Every line holding the string "categories" is to be copied from the entries below.

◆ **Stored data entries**
↓
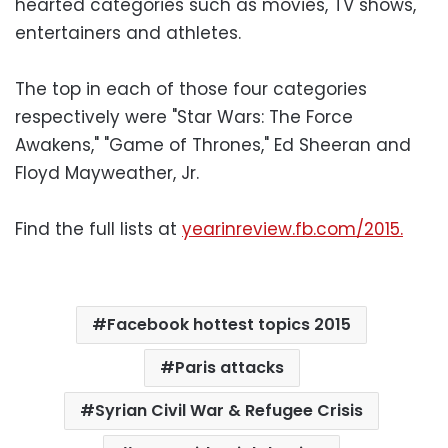
hearted categories such as movies, TV shows,
entertainers and athletes.
The top in each of those four categories
respectively were "Star Wars: The Force
Awakens," "Game of Thrones," Ed Sheeran and
Floyd Mayweather, Jr.
Find the full lists at
yearinreview.fb.com/2015.
Facebook hottest topics 2015
Paris attacks
Syrian Civil War & Refugee Crisis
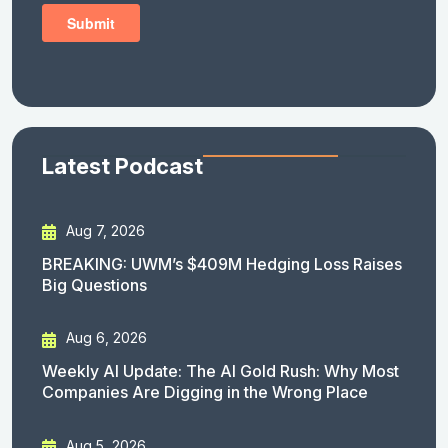
Latest Podcast
Aug 7, 2026
BREAKING: UWM’s $409M Hedging Loss Raises
Big Questions
Aug 6, 2026
Weekly AI Update: The AI Gold Rush: Why Most
Companies Are Digging in the Wrong Place
Aug 5, 2026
↑
◆ **Solved problem**
hearted categories such as movies, TV shows,
The top in each of those four categories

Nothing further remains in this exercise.